### EXERCISE
Select every row below that contains the string "part", treating uppercase and lowercase as different, and copy each of those rows.

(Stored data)
·····
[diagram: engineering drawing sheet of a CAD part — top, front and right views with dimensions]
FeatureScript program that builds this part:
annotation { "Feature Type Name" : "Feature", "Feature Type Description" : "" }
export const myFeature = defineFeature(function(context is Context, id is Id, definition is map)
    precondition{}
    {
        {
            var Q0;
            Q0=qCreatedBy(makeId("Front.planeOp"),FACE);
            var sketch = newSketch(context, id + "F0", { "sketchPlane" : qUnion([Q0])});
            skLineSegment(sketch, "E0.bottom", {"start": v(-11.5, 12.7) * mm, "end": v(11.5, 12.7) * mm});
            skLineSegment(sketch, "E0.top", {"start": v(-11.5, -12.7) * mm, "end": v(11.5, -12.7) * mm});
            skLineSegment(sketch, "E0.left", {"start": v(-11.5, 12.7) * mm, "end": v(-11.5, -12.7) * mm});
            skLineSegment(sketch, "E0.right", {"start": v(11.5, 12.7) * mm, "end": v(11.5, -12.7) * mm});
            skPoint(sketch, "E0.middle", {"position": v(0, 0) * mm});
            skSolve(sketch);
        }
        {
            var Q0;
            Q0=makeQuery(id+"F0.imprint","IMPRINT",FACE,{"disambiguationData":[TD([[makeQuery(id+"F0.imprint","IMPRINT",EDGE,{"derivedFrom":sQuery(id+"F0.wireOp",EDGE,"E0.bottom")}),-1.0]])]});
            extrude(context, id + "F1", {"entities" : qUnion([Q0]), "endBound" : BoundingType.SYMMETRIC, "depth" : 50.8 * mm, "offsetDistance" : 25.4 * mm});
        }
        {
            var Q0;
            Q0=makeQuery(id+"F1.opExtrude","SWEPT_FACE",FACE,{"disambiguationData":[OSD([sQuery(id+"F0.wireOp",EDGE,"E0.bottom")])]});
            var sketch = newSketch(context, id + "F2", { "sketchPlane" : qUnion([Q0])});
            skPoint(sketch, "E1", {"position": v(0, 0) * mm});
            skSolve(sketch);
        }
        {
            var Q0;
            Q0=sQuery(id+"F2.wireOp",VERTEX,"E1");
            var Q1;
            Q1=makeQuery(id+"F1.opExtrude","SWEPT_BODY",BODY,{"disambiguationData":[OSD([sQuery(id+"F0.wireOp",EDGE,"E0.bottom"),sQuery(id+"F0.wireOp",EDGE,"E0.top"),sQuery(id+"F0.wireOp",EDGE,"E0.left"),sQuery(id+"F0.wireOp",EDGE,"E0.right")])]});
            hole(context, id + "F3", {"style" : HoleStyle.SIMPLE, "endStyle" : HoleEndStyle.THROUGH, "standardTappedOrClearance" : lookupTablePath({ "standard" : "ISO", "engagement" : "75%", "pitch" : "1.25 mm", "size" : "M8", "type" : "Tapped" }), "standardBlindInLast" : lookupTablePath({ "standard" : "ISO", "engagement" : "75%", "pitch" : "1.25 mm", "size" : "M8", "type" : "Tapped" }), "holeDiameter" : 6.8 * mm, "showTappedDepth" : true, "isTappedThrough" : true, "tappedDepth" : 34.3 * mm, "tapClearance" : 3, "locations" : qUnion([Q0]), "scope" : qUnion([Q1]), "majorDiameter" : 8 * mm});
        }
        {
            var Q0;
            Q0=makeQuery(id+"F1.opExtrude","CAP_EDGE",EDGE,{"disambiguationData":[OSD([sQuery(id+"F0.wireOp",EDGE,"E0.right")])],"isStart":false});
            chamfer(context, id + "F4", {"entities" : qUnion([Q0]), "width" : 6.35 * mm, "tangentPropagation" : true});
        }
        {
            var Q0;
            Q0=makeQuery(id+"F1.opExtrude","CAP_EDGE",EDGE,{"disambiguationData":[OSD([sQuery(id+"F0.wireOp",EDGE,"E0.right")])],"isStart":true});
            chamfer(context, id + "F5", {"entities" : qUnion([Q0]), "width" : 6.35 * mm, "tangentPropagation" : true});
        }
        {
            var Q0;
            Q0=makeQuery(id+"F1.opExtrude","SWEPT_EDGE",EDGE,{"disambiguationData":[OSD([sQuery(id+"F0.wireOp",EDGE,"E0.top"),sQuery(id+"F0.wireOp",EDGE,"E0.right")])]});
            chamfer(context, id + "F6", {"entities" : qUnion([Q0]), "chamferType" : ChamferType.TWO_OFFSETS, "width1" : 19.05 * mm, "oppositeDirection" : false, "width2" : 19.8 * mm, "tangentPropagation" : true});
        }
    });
·····
### RESPONSE TO THIS EXERCISE
[diagram: engineering drawing sheet of a CAD part — top, front and right views with dimensions]
FeatureScript program that builds this part:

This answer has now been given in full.